Track down every line below that holds "localhost" and copy it.
[[ Task material, beginning ]]
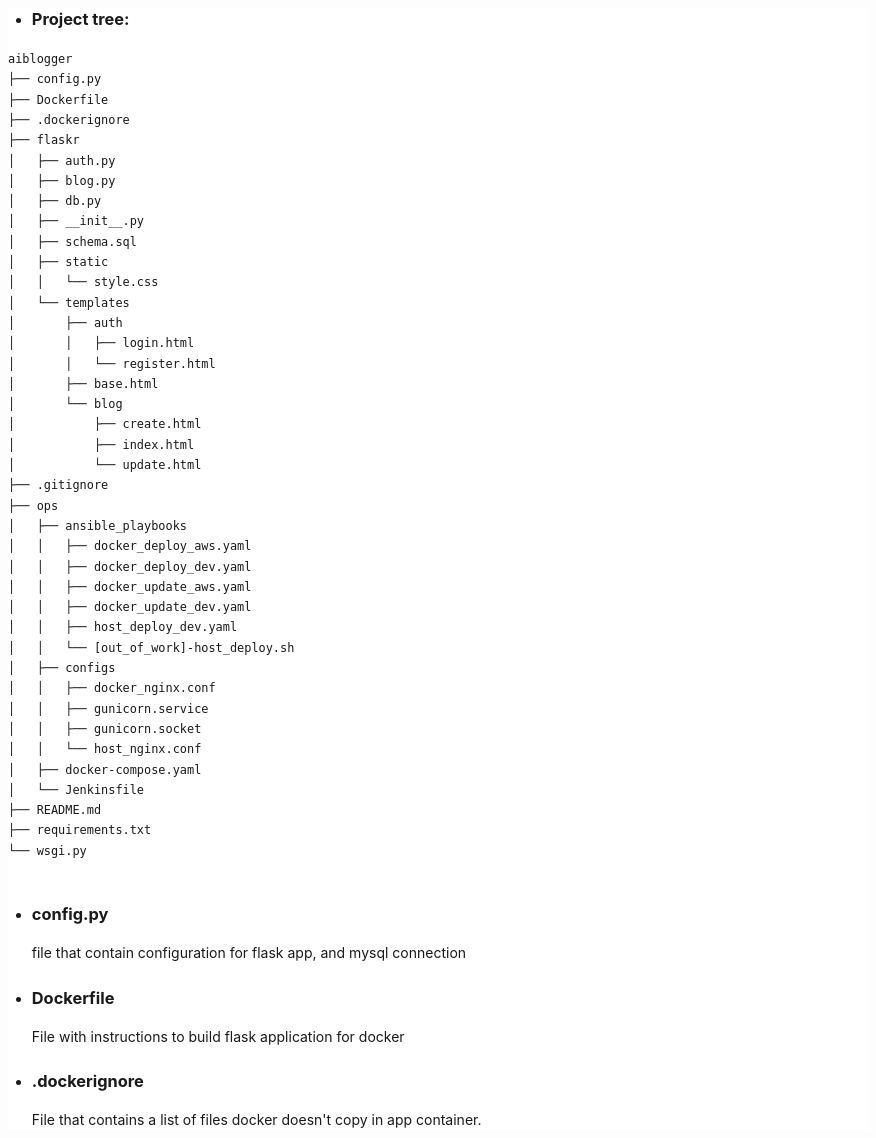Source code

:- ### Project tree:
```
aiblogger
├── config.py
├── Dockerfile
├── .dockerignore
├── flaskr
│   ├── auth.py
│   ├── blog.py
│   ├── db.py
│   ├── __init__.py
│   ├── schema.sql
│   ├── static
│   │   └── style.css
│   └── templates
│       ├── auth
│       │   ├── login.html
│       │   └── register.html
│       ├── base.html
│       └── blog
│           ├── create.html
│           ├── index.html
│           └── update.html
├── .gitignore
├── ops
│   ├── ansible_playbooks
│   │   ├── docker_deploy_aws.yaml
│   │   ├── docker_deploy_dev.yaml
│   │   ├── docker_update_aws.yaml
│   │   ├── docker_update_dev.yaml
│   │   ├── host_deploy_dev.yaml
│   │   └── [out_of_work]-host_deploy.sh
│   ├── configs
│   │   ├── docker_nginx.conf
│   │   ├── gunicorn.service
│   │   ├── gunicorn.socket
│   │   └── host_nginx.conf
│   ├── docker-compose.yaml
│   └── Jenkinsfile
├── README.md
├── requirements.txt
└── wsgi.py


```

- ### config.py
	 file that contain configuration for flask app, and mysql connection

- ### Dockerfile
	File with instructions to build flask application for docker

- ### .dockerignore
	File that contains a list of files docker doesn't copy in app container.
[[ Task material, end ]]
[[ Task material, beginning ]]
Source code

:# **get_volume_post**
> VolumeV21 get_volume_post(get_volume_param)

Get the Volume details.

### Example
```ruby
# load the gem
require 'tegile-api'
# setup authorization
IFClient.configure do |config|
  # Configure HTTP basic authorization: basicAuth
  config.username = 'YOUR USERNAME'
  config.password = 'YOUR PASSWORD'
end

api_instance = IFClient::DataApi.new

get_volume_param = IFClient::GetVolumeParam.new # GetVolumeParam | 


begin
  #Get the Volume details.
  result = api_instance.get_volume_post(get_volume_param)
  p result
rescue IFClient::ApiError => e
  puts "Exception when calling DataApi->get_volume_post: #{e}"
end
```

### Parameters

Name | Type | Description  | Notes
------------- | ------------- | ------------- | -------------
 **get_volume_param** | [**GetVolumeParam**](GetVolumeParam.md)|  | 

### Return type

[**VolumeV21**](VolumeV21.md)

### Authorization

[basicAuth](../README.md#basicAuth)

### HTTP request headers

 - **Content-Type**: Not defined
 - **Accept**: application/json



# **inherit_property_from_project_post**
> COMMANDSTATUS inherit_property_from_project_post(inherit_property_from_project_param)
[[ Task material, end ]]
[[ Task material, beginning ]]
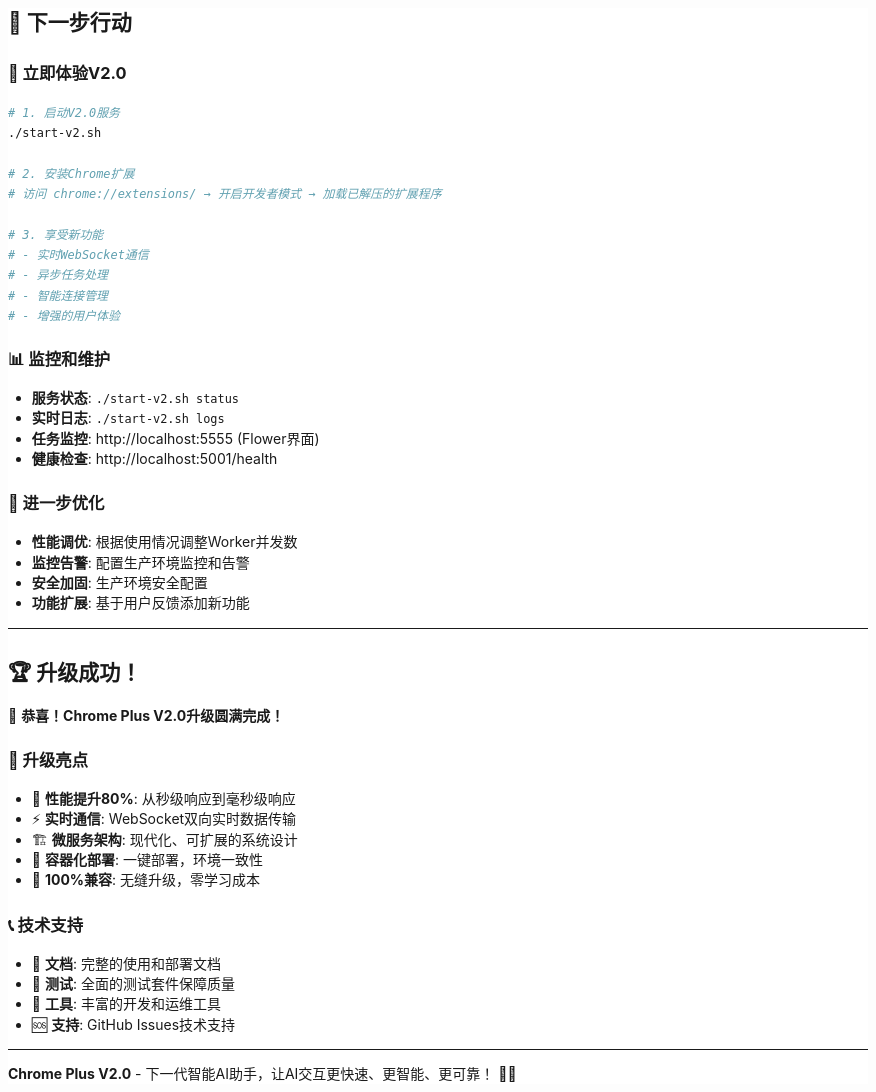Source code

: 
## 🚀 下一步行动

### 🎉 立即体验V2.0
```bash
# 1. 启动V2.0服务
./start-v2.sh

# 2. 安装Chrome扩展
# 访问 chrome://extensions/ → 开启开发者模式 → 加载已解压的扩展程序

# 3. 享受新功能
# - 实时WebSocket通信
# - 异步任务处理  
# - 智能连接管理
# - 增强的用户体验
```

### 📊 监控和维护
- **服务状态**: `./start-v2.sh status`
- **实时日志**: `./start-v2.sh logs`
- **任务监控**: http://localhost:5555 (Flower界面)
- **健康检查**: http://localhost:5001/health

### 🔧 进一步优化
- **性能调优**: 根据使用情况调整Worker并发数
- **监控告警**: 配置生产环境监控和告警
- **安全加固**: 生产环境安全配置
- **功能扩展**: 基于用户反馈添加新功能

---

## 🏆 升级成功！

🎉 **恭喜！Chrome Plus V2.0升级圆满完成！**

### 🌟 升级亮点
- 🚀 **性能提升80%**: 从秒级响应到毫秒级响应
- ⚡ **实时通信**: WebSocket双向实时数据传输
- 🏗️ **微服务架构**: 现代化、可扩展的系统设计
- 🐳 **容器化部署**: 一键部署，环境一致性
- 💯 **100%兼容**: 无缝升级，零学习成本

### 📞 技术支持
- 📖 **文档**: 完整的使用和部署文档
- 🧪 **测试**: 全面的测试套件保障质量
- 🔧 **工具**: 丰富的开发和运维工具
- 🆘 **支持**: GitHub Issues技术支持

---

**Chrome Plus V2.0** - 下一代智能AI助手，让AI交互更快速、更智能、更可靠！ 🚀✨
[[ Task material, end ]]
= Final answer =
- **任务监控**: http://localhost:5555 (Flower界面)
- **健康检查**: http://localhost:5001/health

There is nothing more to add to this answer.